2023年7月31日月曜日

[8247] 読書

 ●読書

 碁点温泉。売店があり僅かな本が売られている。そこに子供が数人、一人は床で、一人は椅子で、あとは立ち読み。今は夏休み。ここにはプールもあるので家族連れが多い。係の人としては売り物を勝手に地べたに置いて読んでもらっては困る。

 これを見て思った。大学の文学部を廃止するってのを聞いたことがある。昨今の大学や社会は効率と採算を重要視し、若者を営利企業の戦士にしたがる。世の中、実用書と自己啓発本ばかり溢れて文学書などいらないわけだ。政治家は文学など読まないし、ノーベル文学賞を受賞した大江健三郎などは政府に盾突くから、そのような考えを育む文学など必要ないと思っているのかもしれない。しかし文学は個々人の成長には不可欠だと思うよ。

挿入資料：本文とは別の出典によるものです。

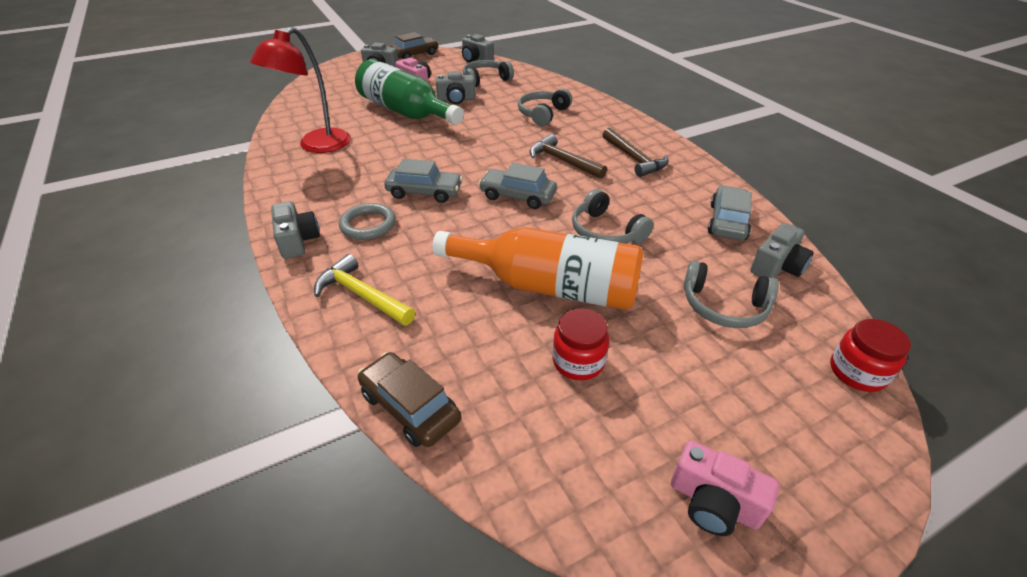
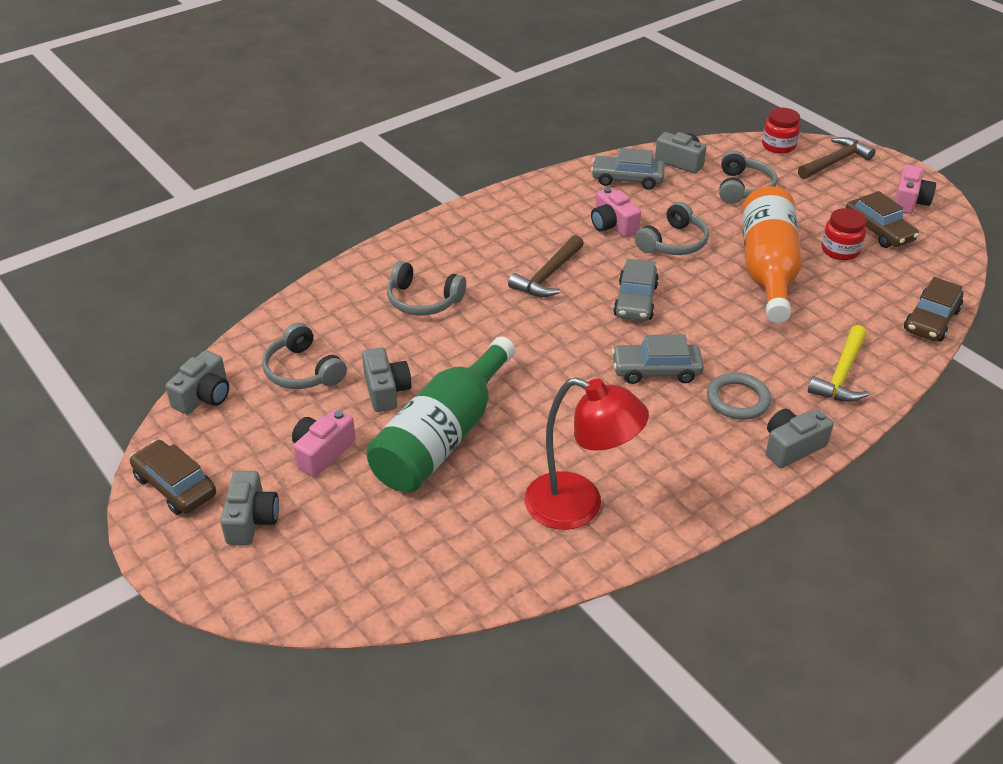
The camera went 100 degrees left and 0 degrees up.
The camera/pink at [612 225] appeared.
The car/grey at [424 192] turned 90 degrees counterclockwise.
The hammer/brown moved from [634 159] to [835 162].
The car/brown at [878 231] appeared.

 ところで読書する人の方が長生きすると聞いた。外面の快楽や効率だけを求めるのではなく、読書は思考停止を阻止し精神を豊かに柔軟にする。食べ物は身体を作り、文学や詩は頭の栄養になる。

「世が住みにくければ、住みにくい所をどれほどか、寛容て、束の間の命を、束の間でも住みよくせねばならぬ。ここに詩人という天職が出来て、ここに画家という使命が降る。あらゆる芸術の士は人の世を長閑にし、人の心を豊かにするが故に尊とい」:夏目漱石『草枕』より

 ならばここに読書スペースを作ったらどうだろうか? 図書館とは違った各家庭にあるいらない本を集めて本棚に並べ、地べたにマットを敷く。あとは勝手に読めばいい。